Weirdly, my “worst” smells weren’t actually bad smells—they were just ones that I found boring very quickly. I wasn’t wild about the smell of roses for this reason, or jasmine—two important and beautiful perfume ingredients. I’m also a fan of stinks—part of my thesis with this book was that any smell could become interesting if you just commit to learning about it. Durian was a great example of this. It’s a super-stinky fruit from Southeast Asia that reeks of onions but tastes custardy-sweet. (I was lucky enough to be able to buy a fresh one in Uptown, Chicago.) I wanted to get acquainted with durian’s stink and find out why so many people love it. Eventually, I did get there!

Do we all smell a fragrance or odor the same way?
We do not. Humans have 400 different olfactory receptor types, enabling us to distinguish between 80 million to a theoretical 1 trillion different smells. But these 400 receptors aren’t a standard-issue set. About a third of my receptors will differ from yours, and each of us may have specific anosmias—smells we can’t detect—that we may or may not be aware of. Yet most of the time two people will inhale the same rose’s scent and identify it accurately, irrationally confident that they’re both smelling the same thing 

Obviously, many products are designed with smell in the forefront. What have you found is in the forefront of designing scent?
Only 20% of the $30 billion–plus flavors and fragrances industry consists of luxury perfumes. The other 80% consists of “functional perfumes”: smells added to laundry detergents, cleaning products, etc., after removing any unpleasant natural or industrial smells. “Unscented” products are a stage-managed fiction, in other words.

Luxury perfume has trends just like any other area of design. One trend that particularly interests me is perfumes that are barely there, almost non-smells. I wrote about one of these perfumes, Molecule 01 by experimental perfumer Geza Schön. It consists 100% of a lab-synthesized molecule called Iso E Super. This molecule appears as one of many molecules in quite a few iconic perfumes. Wearing Molecule 01 alters your personal scent much like a really good Photoshop’s effect on images: It’s the very slightest tweak or edit to reality, but somehow that tweak elevates everything.
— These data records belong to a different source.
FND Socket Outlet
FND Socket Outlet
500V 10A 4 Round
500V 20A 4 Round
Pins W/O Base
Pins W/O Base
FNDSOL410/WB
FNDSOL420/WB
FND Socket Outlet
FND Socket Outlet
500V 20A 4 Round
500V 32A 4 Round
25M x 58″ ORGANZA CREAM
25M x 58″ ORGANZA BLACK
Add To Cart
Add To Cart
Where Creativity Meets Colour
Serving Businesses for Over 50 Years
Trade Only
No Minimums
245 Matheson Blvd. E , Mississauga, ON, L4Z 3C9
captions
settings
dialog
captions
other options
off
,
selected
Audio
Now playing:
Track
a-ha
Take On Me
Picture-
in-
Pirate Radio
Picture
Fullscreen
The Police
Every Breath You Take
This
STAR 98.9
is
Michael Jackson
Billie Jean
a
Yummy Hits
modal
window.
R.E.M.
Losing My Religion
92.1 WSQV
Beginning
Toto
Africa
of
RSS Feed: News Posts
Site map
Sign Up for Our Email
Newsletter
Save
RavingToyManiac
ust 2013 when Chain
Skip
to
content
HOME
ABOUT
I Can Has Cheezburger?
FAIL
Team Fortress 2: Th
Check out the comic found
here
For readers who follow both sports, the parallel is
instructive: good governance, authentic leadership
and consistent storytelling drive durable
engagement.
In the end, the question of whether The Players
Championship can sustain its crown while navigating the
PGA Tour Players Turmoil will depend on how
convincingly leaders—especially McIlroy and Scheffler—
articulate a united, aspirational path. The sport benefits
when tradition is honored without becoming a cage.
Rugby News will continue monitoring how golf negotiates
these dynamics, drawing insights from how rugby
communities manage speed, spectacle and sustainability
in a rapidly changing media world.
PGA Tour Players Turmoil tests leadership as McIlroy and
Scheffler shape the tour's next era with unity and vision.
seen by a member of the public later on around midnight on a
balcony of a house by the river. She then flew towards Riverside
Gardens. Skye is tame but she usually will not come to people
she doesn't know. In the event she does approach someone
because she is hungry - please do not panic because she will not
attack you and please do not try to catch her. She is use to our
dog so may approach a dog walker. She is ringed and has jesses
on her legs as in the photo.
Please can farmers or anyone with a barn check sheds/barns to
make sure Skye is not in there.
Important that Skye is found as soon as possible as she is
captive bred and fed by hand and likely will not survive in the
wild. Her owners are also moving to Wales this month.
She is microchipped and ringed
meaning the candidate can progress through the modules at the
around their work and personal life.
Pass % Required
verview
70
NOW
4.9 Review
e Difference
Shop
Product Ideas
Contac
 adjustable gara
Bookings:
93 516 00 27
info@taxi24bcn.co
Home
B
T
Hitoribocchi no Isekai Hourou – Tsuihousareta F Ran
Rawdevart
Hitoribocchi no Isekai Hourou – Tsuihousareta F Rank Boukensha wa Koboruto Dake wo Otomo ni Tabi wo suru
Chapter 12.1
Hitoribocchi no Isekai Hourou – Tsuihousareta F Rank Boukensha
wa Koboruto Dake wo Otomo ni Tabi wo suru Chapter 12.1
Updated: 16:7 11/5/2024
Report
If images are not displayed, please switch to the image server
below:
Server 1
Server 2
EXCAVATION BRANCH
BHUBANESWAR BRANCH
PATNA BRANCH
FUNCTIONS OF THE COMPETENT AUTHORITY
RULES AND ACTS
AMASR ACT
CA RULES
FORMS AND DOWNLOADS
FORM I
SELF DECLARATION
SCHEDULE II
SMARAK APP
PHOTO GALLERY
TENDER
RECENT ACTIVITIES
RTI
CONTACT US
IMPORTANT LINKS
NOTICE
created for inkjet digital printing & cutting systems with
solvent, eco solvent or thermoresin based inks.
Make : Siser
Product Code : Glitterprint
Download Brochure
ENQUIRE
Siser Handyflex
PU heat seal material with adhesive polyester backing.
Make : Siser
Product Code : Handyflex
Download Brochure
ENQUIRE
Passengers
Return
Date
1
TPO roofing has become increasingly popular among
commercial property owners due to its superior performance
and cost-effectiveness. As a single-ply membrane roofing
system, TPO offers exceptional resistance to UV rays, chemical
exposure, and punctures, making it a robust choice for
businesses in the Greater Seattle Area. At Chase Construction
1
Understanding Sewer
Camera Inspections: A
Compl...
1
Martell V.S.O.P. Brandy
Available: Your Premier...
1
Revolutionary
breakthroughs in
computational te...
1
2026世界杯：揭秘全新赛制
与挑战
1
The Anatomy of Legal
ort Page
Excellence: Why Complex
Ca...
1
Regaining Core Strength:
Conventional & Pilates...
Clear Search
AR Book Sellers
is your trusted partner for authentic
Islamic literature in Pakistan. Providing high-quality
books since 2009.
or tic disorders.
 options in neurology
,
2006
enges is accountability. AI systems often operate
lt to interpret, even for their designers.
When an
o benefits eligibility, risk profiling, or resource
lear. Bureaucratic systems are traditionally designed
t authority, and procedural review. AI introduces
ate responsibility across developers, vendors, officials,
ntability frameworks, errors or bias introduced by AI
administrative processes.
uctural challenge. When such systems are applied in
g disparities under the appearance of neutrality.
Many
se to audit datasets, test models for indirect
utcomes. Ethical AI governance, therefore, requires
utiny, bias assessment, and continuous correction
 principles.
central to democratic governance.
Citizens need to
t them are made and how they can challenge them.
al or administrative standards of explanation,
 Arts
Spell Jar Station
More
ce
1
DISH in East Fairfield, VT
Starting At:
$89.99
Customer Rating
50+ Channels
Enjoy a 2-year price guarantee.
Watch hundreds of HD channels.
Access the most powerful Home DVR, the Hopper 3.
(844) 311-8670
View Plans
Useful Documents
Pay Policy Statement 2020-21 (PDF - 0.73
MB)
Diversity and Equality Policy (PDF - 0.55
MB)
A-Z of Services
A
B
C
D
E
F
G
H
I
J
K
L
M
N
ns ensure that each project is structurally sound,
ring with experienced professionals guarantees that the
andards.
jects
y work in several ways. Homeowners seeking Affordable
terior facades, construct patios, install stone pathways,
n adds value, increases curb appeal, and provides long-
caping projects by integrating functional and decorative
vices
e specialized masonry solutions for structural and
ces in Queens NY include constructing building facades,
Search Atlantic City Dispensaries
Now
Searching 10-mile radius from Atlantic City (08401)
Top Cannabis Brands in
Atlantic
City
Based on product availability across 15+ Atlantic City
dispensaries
As I said, there is so much to learn and ponder in this book. Where else could you take the subject that did not make it into the book?
As you know, if a topic interests you enough to write a whole book about it, you don’t suddenly lose interest in learning more after the manuscript is complete. I learned lots of things after writing was done that I was bursting to do something with later, and probably will write up now as magazine articles. Due to COVID, I didn’t get to visit a place called the Osmotheque in Paris, but it’s a historical archive of smells. There you can smell Hungary Water, which dates back to the 14th century, or Napoleon’s favorite perfume—in fact, you can actually buy his perfume on the internet. I went down a rabbit hole in learning about how deodorants work. Another rabbit hole: all the tactics to hide the smell of cannabis in a room. Turns out those tactics are all great object lessons in how smells move through air. An interesting smell I didn’t write up in the book was leather. Just-tanned leather gloves are actually very stinky, so medieval leatherworkers scented them regularly with frangipani. This dual profession gave rise to guilds of leatherworker-cum-perfumers, the perfumier-gantiers.

And then there’s the stuff I’m still curious about and haven’t researched about smell. I’d love to dig into the history of perfume ads, how ultra-strange the visuals are and how they clash with the impossible task of conveying a smell. 

You have probably been asked this a million times, but why is there not a scent connected to the book (other than that new book smell when you open the shrinkwrap for the first time)?
Ha! Fair point. I was pushing for scratch-and-sniff printing for a while there, but in fact smells printed that way fade really rapidly. They’re not ideal for a long-lasting object like a book.